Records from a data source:
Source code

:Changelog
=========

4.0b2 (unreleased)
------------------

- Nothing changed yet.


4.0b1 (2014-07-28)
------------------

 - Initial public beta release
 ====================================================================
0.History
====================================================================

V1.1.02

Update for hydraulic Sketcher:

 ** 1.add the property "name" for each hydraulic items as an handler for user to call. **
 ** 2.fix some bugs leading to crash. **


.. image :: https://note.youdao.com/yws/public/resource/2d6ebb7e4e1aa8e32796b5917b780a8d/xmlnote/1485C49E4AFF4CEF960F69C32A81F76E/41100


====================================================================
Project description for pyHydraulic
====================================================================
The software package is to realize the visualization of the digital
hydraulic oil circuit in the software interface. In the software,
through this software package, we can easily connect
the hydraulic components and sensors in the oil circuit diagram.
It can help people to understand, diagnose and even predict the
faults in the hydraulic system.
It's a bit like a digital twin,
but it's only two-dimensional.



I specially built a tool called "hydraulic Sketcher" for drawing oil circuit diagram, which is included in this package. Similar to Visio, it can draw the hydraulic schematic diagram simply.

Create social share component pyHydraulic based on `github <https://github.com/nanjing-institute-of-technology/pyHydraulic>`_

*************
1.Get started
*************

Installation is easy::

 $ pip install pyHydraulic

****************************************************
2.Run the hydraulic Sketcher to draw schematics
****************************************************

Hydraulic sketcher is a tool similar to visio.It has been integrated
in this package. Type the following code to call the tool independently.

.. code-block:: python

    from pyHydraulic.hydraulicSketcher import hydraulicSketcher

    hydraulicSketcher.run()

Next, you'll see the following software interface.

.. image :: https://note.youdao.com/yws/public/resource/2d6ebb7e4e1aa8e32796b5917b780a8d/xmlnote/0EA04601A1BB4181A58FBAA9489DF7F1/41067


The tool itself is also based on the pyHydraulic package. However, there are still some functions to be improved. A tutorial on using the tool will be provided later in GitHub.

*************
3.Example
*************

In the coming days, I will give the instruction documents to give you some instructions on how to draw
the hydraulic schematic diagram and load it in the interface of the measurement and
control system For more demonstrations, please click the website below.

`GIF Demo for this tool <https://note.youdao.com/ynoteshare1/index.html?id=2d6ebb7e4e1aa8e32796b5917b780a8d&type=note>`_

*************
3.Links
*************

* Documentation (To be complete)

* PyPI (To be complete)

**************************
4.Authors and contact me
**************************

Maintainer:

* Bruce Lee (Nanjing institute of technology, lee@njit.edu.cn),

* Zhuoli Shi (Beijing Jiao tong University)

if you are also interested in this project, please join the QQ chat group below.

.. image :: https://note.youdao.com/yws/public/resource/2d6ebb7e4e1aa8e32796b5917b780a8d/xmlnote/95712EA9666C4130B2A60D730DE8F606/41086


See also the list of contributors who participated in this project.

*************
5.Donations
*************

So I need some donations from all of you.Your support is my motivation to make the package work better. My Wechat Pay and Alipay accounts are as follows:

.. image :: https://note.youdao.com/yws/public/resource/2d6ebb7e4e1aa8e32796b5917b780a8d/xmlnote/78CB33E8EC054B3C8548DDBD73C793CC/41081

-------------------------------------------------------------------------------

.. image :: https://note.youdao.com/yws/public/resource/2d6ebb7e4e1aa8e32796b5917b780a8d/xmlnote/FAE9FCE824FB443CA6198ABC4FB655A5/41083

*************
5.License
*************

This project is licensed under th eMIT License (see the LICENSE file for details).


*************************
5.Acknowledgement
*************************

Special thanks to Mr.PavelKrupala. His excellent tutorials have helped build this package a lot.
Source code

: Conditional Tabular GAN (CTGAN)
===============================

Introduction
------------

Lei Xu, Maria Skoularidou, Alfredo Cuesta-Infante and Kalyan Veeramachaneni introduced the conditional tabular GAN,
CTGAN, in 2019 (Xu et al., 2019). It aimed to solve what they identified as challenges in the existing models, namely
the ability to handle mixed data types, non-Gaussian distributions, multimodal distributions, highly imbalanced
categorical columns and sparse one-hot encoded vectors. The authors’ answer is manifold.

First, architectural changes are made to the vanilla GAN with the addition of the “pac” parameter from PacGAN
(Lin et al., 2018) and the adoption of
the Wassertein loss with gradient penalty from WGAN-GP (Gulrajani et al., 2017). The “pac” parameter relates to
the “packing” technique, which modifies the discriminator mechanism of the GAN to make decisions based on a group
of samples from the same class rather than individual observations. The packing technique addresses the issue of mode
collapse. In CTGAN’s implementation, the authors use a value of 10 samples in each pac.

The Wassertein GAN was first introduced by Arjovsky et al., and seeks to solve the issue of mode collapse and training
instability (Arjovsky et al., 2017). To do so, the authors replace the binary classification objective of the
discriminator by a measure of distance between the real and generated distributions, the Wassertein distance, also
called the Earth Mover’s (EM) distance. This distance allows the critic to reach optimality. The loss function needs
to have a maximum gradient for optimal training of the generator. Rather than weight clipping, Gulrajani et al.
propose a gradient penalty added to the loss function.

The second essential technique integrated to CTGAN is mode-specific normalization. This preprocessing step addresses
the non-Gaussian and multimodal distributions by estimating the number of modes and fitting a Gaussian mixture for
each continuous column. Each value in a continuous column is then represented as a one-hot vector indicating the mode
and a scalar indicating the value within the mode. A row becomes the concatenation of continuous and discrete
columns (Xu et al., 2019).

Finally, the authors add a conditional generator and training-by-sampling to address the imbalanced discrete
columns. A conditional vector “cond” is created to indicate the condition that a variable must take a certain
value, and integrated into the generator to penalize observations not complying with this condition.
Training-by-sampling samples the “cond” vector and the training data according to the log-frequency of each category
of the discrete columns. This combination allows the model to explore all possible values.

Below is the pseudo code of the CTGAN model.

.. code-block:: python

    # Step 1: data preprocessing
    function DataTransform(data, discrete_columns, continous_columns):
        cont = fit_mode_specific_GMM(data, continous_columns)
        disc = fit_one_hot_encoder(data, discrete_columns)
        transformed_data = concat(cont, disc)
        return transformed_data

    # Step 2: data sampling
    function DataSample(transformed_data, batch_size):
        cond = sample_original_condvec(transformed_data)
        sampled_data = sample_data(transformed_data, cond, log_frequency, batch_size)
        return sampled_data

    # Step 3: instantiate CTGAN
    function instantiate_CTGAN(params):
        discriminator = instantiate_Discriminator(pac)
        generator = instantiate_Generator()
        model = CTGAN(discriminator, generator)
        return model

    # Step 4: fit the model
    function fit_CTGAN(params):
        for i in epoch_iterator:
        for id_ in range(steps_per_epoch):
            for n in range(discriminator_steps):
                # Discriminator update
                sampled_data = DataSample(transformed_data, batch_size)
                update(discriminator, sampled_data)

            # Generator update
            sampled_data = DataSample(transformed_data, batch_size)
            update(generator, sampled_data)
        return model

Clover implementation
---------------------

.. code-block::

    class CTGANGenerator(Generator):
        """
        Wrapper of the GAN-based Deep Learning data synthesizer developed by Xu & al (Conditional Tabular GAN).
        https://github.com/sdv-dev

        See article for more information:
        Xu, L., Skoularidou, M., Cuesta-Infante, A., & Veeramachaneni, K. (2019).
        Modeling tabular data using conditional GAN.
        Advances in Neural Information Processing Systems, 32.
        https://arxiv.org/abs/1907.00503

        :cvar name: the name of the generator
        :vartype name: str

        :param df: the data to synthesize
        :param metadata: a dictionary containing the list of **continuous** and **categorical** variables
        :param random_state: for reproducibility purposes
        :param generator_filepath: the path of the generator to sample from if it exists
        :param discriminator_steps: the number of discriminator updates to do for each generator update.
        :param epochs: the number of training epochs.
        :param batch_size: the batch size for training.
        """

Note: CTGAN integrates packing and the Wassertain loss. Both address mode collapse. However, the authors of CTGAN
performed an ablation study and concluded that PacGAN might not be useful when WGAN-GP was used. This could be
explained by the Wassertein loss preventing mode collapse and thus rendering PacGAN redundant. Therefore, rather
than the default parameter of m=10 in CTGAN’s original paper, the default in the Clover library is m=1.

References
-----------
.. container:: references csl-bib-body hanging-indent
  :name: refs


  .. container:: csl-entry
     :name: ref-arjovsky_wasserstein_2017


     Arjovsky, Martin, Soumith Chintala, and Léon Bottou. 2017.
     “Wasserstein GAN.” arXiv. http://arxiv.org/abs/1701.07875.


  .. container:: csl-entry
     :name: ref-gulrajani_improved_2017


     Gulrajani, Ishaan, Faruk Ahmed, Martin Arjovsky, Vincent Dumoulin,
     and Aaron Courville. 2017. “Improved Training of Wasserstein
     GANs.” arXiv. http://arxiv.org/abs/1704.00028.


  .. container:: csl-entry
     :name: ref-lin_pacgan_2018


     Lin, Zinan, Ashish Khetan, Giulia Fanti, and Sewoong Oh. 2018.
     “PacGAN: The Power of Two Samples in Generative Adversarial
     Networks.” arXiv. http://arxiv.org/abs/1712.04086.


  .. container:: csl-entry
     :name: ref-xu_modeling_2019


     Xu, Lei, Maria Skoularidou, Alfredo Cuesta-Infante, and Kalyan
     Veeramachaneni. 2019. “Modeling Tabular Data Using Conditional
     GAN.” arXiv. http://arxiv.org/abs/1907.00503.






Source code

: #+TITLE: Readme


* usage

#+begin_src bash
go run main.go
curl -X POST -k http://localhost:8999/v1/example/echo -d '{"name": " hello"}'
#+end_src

• **Instruction**: Taking the entries above, write out exactly each line from the one holding "Tabular GAN (CTGAN)" to the one holding "(Lin et al., 2018) and the adoption of", both included, and stop there.

• **Answer to this task**:
: Conditional Tabular GAN (CTGAN)
===============================

Introduction
------------

Lei Xu, Maria Skoularidou, Alfredo Cuesta-Infante and Kalyan Veeramachaneni introduced the conditional tabular GAN,
CTGAN, in 2019 (Xu et al., 2019). It aimed to solve what they identified as challenges in the existing models, namely
the ability to handle mixed data types, non-Gaussian distributions, multimodal distributions, highly imbalanced
categorical columns and sparse one-hot encoded vectors. The authors’ answer is manifold.

First, architectural changes are made to the vanilla GAN with the addition of the “pac” parameter from PacGAN
(Lin et al., 2018) and the adoption of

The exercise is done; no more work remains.